The tasks:
a. In the interview excerpt, where was Jon when the disk Obie sent him failed to arrive?
b. Condense the paragraph of the interview excerpt that begins "The way the record is delivered" into two sentences that keep its main facts.

Source document:
MBADC: This was a question written in to our Q&A, but I don’t know if you can answer it, because I think it might pose a security risk. I’ll go ahead and ask it, and if you want to skip it, we’ll skip it: When it’s time to turn an album into the label, does someone within the organization physically turn it in, or…How does it get to the label?

Obie:
The way the record is delivered has changed over the years. Because it used to be, you shipped pieces all over the world. And there was always that possibility that somebody would get hold of something. Anymore, you have totally secure ways of sending the stuff around the world. So they’ve really addressed that over the years. It’s much more secure than it’s ever been.

MBADC:
In your years, has anything ever gotten lost?

Obie:
We’ve been very lucky. The only time we ever had something not show up was, I believe Jon was in Mexico and it was a couple of mixes of B-sides. It wasn’t even anything important, and I sent it down to him on a disk—he was on a movie set--and he calls me later and goes, "What the hell is this you sent me? I’ve got a data disk." I go, "What are you talking about?" Somebody along the line saw that it was a Bon Jovi CD, lifted it, and put just a disk of data in there. But thankfully it was nothing that was [of major importance]. It was some bonus tracks that were going on somewhere. If I remember correctly it was just some songs that had already been released. So it wasn’t too much of a panic situation, but it really let you realize that it could happen at any time.

MBADC:
Did it ever surface?

Obie:
No. It never surfaced. But you know, that’s the way the world is.

Collected material:
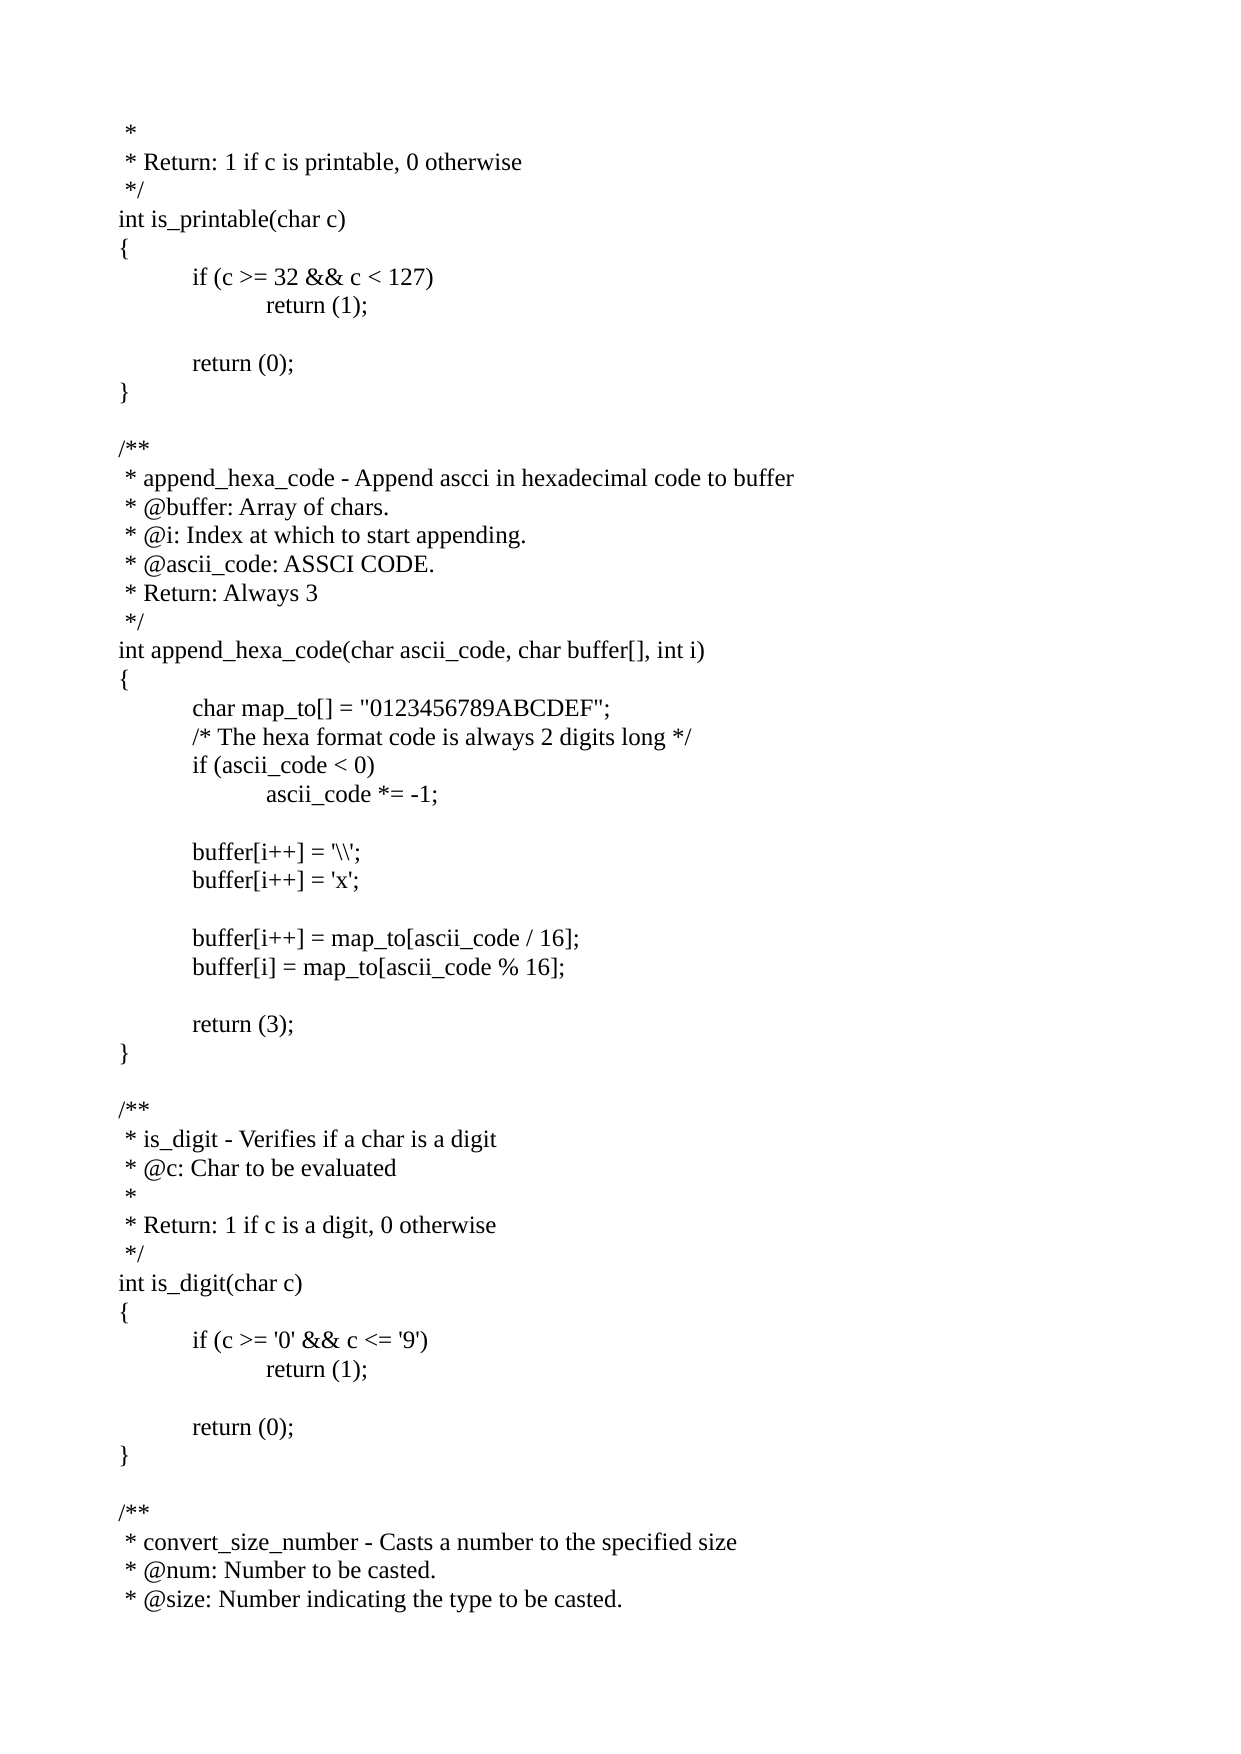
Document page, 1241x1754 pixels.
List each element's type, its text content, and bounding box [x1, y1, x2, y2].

Solutions:
a. He was in Mexico, on a movie set.

b. Record delivery used to mean shipping pieces around the world, so someone could always get hold of them. Now there are fully secure ways to send the material, and it is more secure than ever.